# Dataset
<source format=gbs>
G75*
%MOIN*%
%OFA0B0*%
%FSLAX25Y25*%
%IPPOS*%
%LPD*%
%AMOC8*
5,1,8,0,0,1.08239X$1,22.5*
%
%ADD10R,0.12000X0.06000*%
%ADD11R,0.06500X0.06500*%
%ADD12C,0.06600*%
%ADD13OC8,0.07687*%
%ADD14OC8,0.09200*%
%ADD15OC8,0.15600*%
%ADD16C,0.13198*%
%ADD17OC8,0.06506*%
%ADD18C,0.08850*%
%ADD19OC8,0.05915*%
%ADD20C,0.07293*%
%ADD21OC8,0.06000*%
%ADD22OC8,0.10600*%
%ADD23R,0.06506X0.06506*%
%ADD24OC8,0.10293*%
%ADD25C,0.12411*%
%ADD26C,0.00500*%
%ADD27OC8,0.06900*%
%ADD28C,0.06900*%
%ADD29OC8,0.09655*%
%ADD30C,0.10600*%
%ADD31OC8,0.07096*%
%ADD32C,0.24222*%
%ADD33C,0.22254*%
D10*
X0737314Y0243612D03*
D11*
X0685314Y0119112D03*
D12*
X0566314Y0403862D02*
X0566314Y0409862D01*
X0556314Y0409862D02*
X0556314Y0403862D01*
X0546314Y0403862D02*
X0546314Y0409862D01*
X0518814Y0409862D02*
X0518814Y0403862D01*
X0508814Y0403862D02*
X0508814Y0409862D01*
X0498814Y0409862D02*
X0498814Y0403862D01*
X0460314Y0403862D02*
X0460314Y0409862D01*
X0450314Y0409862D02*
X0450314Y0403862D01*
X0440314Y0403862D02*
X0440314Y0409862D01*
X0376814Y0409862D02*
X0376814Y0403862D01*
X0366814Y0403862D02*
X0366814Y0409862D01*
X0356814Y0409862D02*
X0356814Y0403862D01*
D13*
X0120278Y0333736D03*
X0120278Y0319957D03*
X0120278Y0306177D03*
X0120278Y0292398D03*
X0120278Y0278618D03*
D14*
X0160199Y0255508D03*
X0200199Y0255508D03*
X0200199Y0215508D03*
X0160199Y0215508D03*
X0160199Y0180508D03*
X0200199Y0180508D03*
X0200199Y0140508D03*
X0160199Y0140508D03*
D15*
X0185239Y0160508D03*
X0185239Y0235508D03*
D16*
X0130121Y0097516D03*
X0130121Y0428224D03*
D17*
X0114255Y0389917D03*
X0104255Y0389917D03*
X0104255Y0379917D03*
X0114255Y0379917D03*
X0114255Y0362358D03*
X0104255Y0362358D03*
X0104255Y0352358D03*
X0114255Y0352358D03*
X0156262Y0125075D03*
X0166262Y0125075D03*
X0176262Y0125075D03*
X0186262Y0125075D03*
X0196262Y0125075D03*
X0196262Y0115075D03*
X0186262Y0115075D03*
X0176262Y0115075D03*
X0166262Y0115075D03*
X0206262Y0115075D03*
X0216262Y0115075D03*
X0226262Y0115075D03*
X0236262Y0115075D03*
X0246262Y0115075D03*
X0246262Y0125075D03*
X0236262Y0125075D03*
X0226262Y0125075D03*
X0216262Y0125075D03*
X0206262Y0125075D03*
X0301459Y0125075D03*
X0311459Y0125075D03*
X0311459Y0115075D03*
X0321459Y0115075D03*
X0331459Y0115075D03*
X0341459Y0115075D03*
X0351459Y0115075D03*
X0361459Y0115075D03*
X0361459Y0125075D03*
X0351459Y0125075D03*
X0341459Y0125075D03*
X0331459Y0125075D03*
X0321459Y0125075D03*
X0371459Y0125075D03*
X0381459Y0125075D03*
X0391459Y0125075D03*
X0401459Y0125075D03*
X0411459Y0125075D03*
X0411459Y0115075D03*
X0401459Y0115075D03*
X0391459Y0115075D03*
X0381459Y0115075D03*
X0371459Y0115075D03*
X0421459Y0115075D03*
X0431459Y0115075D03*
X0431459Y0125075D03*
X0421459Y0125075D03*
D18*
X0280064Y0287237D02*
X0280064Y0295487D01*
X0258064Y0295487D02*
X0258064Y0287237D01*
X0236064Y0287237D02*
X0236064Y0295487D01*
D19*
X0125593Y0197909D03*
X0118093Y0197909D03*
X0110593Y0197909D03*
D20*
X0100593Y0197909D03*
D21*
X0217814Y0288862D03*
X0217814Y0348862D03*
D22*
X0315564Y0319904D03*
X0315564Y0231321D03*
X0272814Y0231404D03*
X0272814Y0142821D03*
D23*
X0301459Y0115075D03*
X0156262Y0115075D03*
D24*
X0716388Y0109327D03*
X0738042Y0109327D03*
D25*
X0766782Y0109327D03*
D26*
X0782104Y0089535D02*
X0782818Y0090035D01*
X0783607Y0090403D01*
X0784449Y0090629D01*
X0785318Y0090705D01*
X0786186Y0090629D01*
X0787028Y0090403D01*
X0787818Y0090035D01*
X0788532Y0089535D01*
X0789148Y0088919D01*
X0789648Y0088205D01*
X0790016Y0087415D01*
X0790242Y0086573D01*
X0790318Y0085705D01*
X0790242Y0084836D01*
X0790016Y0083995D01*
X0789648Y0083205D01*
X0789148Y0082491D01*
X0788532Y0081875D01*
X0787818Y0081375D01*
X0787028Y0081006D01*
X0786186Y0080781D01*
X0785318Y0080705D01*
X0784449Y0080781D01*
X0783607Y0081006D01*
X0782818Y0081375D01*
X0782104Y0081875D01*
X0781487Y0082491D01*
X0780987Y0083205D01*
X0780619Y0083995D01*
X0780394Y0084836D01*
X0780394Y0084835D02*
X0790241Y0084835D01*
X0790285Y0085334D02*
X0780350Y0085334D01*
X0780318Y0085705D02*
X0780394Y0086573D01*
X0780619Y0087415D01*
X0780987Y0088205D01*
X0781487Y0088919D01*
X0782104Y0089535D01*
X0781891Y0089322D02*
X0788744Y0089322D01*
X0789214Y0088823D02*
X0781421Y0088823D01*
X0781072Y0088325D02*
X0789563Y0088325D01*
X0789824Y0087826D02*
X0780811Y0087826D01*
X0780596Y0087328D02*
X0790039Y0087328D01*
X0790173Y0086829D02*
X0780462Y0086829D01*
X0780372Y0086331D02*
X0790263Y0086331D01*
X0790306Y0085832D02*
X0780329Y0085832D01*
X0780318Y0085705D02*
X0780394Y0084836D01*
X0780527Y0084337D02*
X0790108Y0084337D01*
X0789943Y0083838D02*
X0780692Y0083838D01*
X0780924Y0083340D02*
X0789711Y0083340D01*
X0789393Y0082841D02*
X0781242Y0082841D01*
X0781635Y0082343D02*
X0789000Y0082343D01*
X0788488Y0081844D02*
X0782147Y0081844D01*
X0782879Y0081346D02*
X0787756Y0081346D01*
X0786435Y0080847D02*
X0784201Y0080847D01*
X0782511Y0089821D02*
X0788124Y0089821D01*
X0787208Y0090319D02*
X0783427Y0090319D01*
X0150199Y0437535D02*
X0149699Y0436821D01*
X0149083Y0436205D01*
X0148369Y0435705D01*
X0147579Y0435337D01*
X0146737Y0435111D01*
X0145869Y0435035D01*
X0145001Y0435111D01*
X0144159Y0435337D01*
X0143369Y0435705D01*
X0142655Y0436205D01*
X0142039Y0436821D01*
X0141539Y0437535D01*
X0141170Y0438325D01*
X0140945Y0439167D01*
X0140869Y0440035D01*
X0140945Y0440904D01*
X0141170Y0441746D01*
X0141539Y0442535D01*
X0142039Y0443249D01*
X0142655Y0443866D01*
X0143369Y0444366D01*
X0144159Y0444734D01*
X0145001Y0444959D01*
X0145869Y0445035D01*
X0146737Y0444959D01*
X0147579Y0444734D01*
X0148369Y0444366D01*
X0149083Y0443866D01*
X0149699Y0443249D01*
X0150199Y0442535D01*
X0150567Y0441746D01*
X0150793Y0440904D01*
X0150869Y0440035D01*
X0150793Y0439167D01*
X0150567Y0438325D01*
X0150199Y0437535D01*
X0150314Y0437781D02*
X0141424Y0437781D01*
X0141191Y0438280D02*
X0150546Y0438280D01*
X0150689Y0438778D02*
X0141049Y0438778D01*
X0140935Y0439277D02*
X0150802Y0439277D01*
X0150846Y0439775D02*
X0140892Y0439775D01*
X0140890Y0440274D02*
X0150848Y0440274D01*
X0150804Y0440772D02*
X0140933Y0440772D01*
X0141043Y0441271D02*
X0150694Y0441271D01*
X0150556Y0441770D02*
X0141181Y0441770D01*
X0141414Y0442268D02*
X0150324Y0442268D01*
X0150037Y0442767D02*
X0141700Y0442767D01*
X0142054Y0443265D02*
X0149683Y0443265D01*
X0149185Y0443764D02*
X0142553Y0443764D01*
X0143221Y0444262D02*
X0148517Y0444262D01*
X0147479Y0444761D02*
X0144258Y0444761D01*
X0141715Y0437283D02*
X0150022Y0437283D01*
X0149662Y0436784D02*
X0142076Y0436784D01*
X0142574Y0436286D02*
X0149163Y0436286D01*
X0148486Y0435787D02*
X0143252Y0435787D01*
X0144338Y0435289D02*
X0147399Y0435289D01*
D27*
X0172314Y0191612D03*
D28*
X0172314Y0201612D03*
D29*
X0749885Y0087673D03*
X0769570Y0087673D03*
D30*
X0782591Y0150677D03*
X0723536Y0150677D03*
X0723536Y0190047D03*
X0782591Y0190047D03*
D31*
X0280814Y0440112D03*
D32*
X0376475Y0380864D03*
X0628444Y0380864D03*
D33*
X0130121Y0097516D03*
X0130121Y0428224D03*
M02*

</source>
---
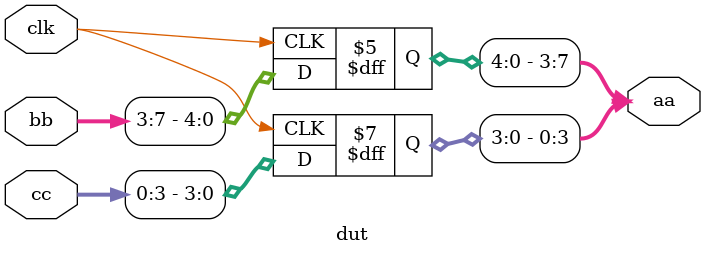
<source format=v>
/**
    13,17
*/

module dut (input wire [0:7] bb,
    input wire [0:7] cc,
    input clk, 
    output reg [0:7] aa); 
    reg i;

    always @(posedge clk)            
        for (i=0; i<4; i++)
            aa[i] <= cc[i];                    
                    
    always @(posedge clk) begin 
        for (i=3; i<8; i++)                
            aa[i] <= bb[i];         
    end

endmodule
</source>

# Aim of the exercise
Check each line above for the string "wire" and return those that contain it.

# Result of this task
module dut (input wire [0:7] bb,
    input wire [0:7] cc,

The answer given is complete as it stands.